No costó mucho trabajo a los sindicalistas arrancar este velo, el día en que la revolución de Palacio, que después del asunto Dreyfus había dado el poder a los partidos democráticos, hubo traído todos sus efectos. La presencia del socialista Millerand en el Gabinete Waldeck-Rousseau y el Gobierno oculto de Jaurès bajo el Ministerio Combés no habían cambiado nada en las relaciones reales de las clases. Todo había tenido lugar en la superficie: solamente los equipos políticos habían sido renovados.
Se vio bien, cuando, bajo el golpe de conmociones parciales, los conflictos económicos vinieron a multiplicarse. Los partidos socialistas y las instituciones democráticas pesaban poco en el choque de las fuerzas sociales. Contra un capitalismo de ante-guerra social y técnicamente retrasado, incapaz de elevar el nivel de la vida obrera con sus propios rendimientos, los trabajadores organizados se medían solos y concibieron una confianza exaltada en su acción autónoma de clase.
Lo que en realidad predicaban, no era el socialismo parlamentario, sino el parlamentarismo; no la política de un partido, sino la política de todos los partidos; no un intermediario impotente, sino todos los mediadores y todos los intérpretes; no un juego de ruedas aislado, sino todo el mecanismo de la democracia. Lanzaban, desafiador, su lema irredentista: el sindicalismo se basta a sí mismo. “Fará da se”.

Una práctica experimentada, en las luchas cotidianas, había revelado la primacía de la acción directa. Las conquistas obreras deben mucho más a la presión pertinaz del proletariado que a la intervención protectora del poder. Organizados los obreros, triunfaban por sus propios esfuerzos, sin esperar el concurso de la ley. Se manifestaba siempre, que en la vida social nada es gratuito y todo se conquista.

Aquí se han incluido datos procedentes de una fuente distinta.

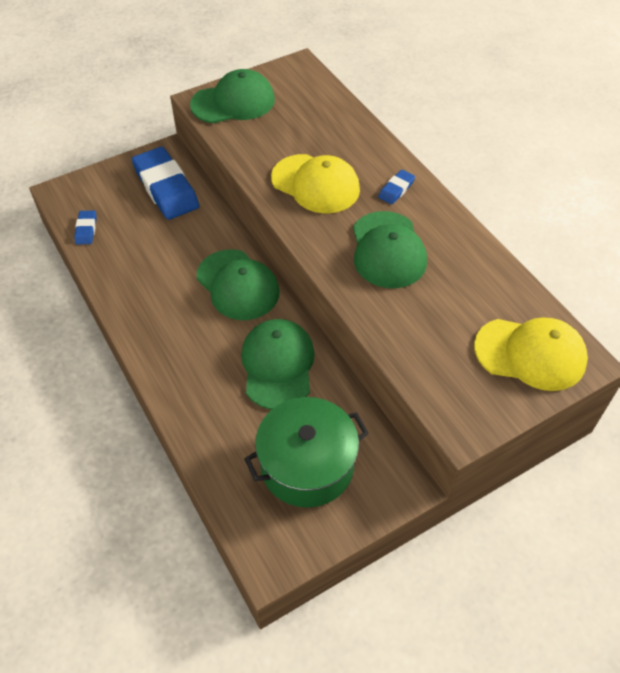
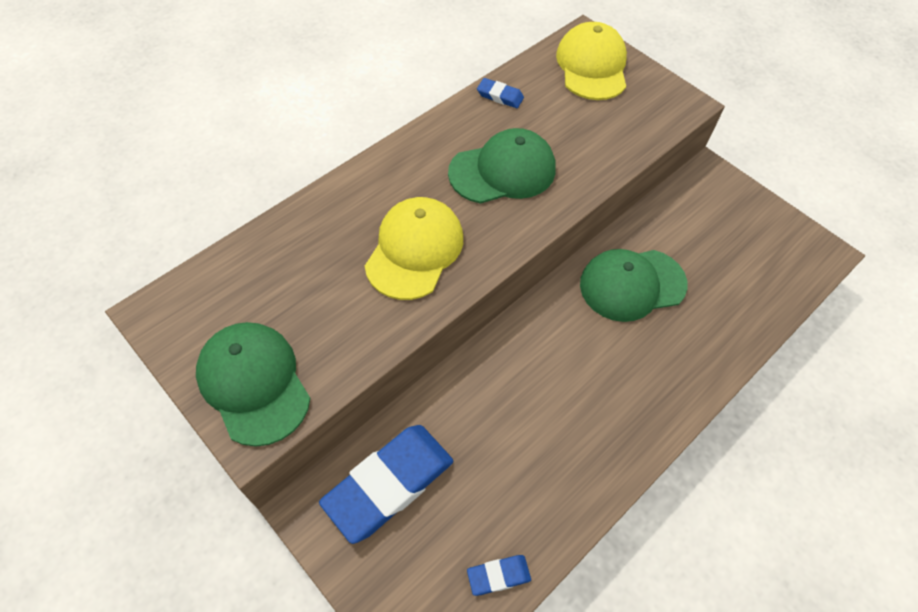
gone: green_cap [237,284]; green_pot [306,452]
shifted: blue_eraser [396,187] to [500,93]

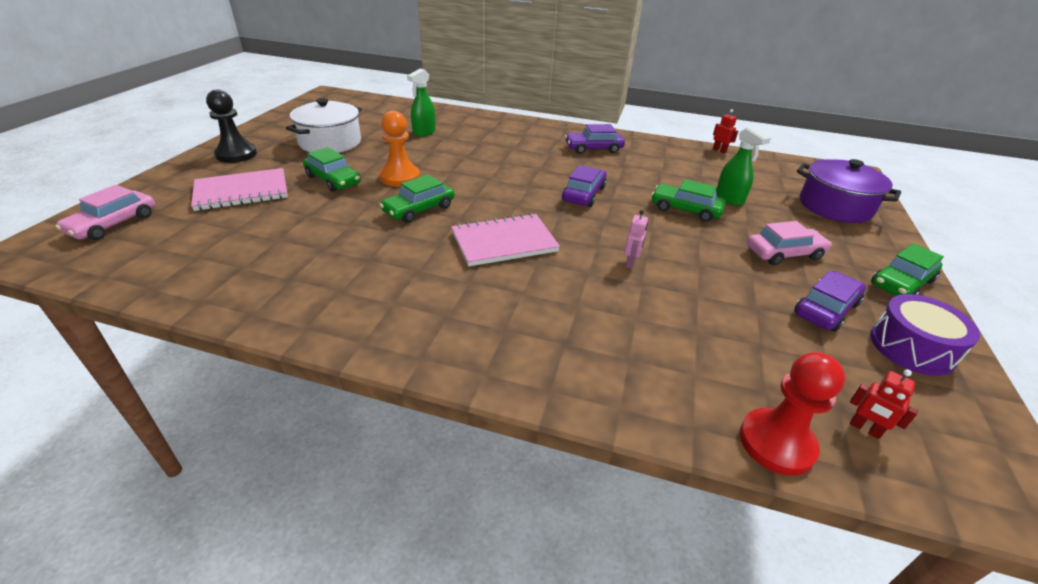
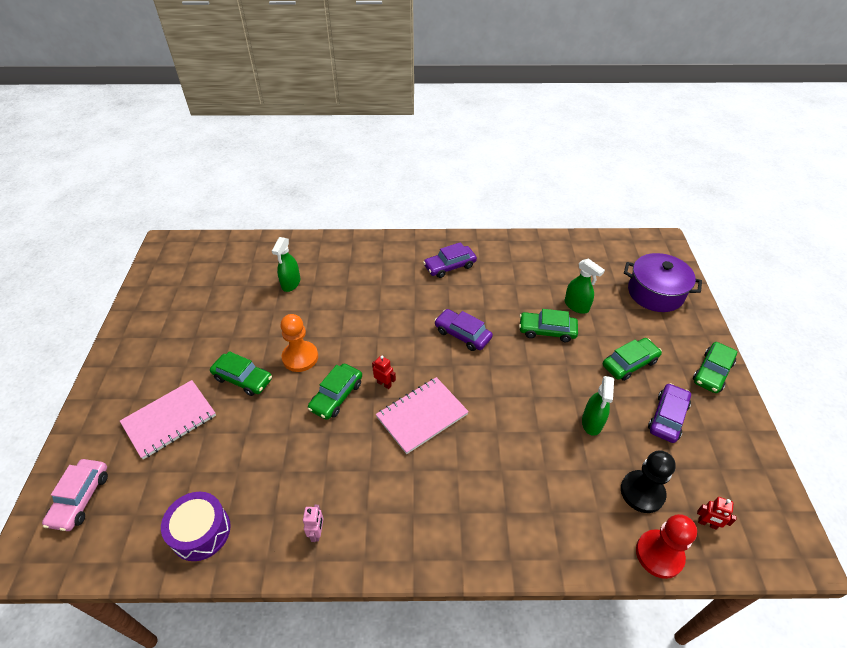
gone: white_pot [324,125]
new: green_spray_bottle [598,406]
shifted: black_pawn [231,126] to [648,481]; pink_robot [636,239] to [313,523]; red_robot [725,131] to [384,372]; purple_drum [925,335] to [196,526]
repainted: pink_car [789,243] to green_car [632,359]
rotated: purple_car [584,186] = [463,330] 60 degrees counterclockwise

No se trataba ya, para liberar el trabajo, de tomar por asalto los poderes públicos y de cambiar los amos del Estado. Los sindicalistas sabían que, popular o burgués, el Estado, bajo esos aspectos diversos, conserva su naturaleza inmutable y sigue siendo lo que es: una pesada burocracia, exterior a la Sociedad positiva a la que aplasta con todo su peso.
Lo importante no es transformar el Estado, sino hacer retroceder. No teóricamente, a la manera del viejo liberalismo, que no le oponía más que un individuo anárquico, sino prácticamente por “instituciones obreras” nacidas de un gran esfuerzo colectivo de clase, y que le vaciarán de sus funciones usurpadoras y le lanzarán de retroceso en retroceso a su propio terreno. El levantamiento de la economía contra la política toma formas concretas: el trabajo se atribuye los problemas del trabajo.
Esa trasferencia de las funciones sociales del Estado a las instituciones obreras creadas con todas sus piezas por el proletariado, es todo el sindicalismo. Su espíritu conquistador y realizador, estalla en esa llamada a las fuerzas inventivas de la clase obrera, advirtiéndola que, para emanciparse, no solamente debe destruir, sino construir.
El sindicato es, pues, más que una simple prolongación del taller, donde los obreros vuelven a encontrarse entre obreros. Es el núcleo de un conjunto de obras engendradas por la vida de trabajo. Obras de defensa, de asistencia, de solidaridad, de educación, de aprendizaje de cooperación, etc., al corazón de los cuales se retira para elaborar los principios de un mundo nuevo, la selección organizada de los productores.

El sindicalismo ha sorprendido al mundo por la violencia de su ruptura con el orden establecido. Pero el mundo se ha impregnado poco a poco de las verdades nuevas que él traía. Su espíritu vive en él.

La marcha de las ideas es misteriosa. El camino que han tomado en su origen, describe luego curvas imprevistas. Conservan las huellas de su forma primera, pero se adaptan con plasticidad a los momentos y a los días. Si nuestra vieja sociedad encuentra ante ella elementos de una nueva cultura, es el sindicalismo a quien los debe.»